Sargent points out that after discussing Jared Diamond's book Guns, Germs and Steel, Romney goes on to answer his own question by saying the following:
Harvard professor David Landes’s Wealth and Poverty of Nations adds crucial insight as to why some nations prosper and others do not. His examination concludes that “culture makes all the difference,” not only when it comes to understanding why great civilizations failed in the past, as described earlier, but also in explaining why differences between nations exist today. What people believe, value, strive for, and sacrifice for profoundly shape the nature of their society and affect its prosperity and security. So while America’s abundant natural resources certainly facilitated its ascent, it is America’s culture that enabled the nation to become and remain the most powerful and beneficent country in the history of humankind.
Landes has been criticized for being highly Eurocentric, a charge that he pretty much thoroughly embraces. He thinks the recent dominance of Europe and North America is pretty much due to the superiority of European culture. Well, perhaps, but that doesn't explain why Europe was an economic backwater for long periods of history compared to such places as East Asia, South Asia, West Asia, and the Nile Valley. And it doesn't explain the current economic rise of East Asia. Diamond's analysis, while certainly not ignoring culture, places much more emphasis upon external factors such as the fact that Eurasia is oriented on an east-west axis, meaning that agricultural improvements can be transmitted largely along the same latitude for long distances, and that Europe's long and highly indented coastline gave it numerous good natural harbors. Perhaps the ease of Europe's conquest of the Western Hemisphere had something to do with culture, but it also had a great deal to do with the fact that throughout much of the Western Hemisphere, native populations were drastically reduced by European diseases long before the first European appeared in that area.

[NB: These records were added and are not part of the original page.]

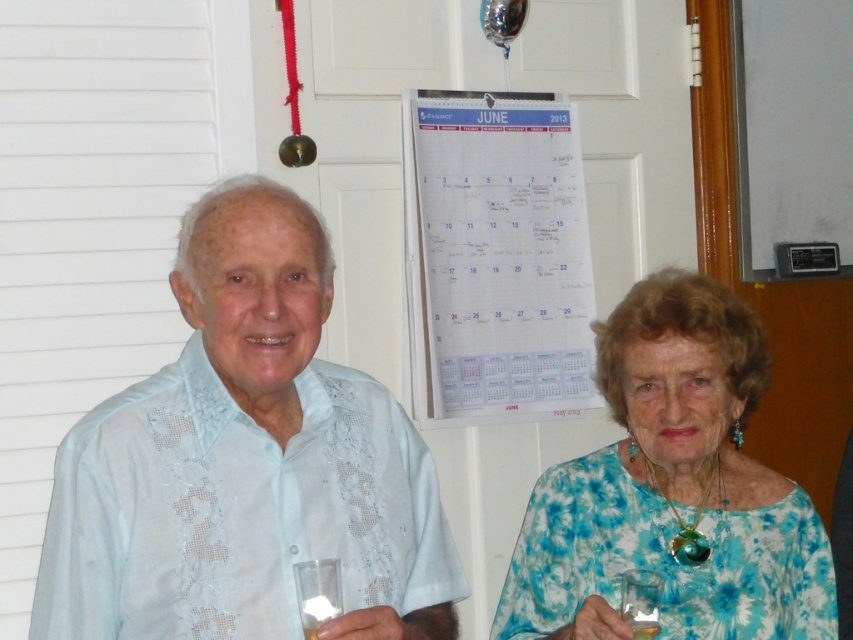
Between point (316, 614) and point (646, 637), which one is positioned in front?

Point (316, 614) is in front.

Which is above, clear glass at lower center or translucent glass at lower center?

clear glass at lower center

You are a GUI agent. You are given a task and a screenshot of the screen. Output one action in this format:
    pyautogui.click(x=<x>, y=<y>)
    Task: Click on the clear glass at lower center
    This screenshot has height=640, width=853.
    Given the screenshot: What is the action you would take?
    pyautogui.click(x=317, y=593)

The image size is (853, 640). I want to click on clear glass at lower center, so click(x=317, y=593).

Does blue floral dress at center have a lesser width compared to clear plastic wine glass at lower center?

Incorrect, blue floral dress at center's width is not less than clear plastic wine glass at lower center's.

Who is higher up, blue floral dress at center or clear plastic wine glass at lower center?

blue floral dress at center

Is point (608, 618) positioned in front of point (648, 602)?

That is True.

Find the location of a particular element. The width and height of the screenshot is (853, 640). blue floral dress at center is located at coordinates (672, 490).

Is the position of light blue fabric shirt at center less distant than that of clear plastic wine glass at lower center?

Yes, it is.

Does point (315, 289) lie in front of point (648, 595)?

Yes, point (315, 289) is closer to viewer.

Does point (206, 227) lie behind point (634, 580)?

No, (206, 227) is closer to viewer.

The width and height of the screenshot is (853, 640). I want to click on light blue fabric shirt at center, so click(247, 461).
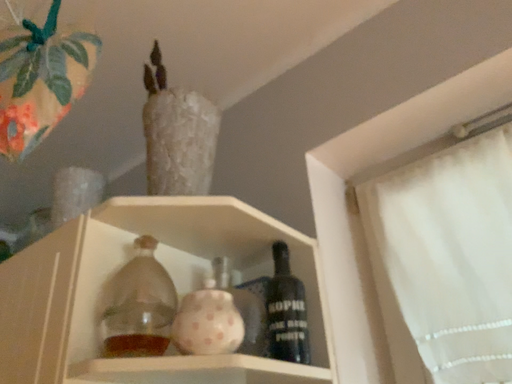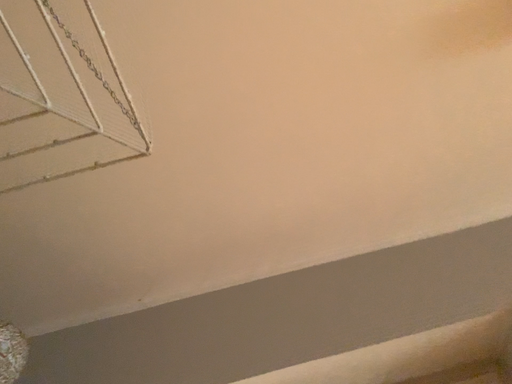
Question: Which way did the camera rotate in the video?

Choices:
 (A) rotated downward
 (B) rotated upward

Answer: (B)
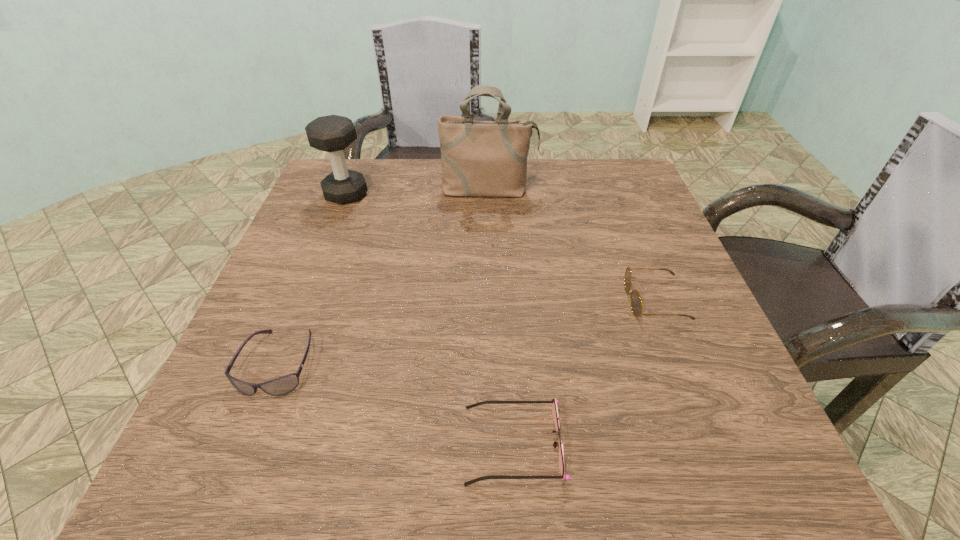
This screenshot has width=960, height=540. In order to click on object that is the fourth closest to the tallest object in this screenshot , I will do `click(554, 407)`.

Point out which object is positioned as the second nearest to the third farthest object. Please provide its 2D coordinates. Your answer should be formatted as a tuple, i.e. [(x, y)], where the tuple contains the x and y coordinates of a point satisfying the conditions above.

[(478, 158)]

Locate which sunglasses ranks second in proximity to the fourth shortest object. Please provide its 2D coordinates. Your answer should be formatted as a tuple, i.e. [(x, y)], where the tuple contains the x and y coordinates of a point satisfying the conditions above.

[(554, 407)]

At what (x,y) coordinates should I click in order to perform the action: click on sunglasses that can be found as the second closest to the third nearest object. Please return your answer as a coordinate pair (x, y). The image size is (960, 540). Looking at the image, I should click on pos(283,385).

But Rmoney's philosophy seems clear and consistent: Countries and individuals that are economically successful are that way exclusively because they are BETTER. And since he seems largely ignorant of the world, it's easy to ignore all of the contrary evidence, such as the fact that in West Africa, Levantine Arabs (and especially Palestinians) are the dominant economic force. Does he even have any idea that in the shtetls of Eastern Europe, most Jews were poor, and that their poverty was used by their non-Jewish neighbors as part of the justification for discrimination against them -- discrimination that of course reinforced their poverty? I frankly doubt it. But the attitude that wealthy nations or individuals are simply better than less economically sucessful ones is certainly consistent with his absolute outrage at President Obama's suggestion that successful businessmen owe much to things like public infrastructure, their teachers, etc.
I wish the press would ask Mitt Romney, and keep asking him until they get an answer, the question that I ask in this diary title: If you weren't talking about Palestinian culture, what the hell WERE you talking about?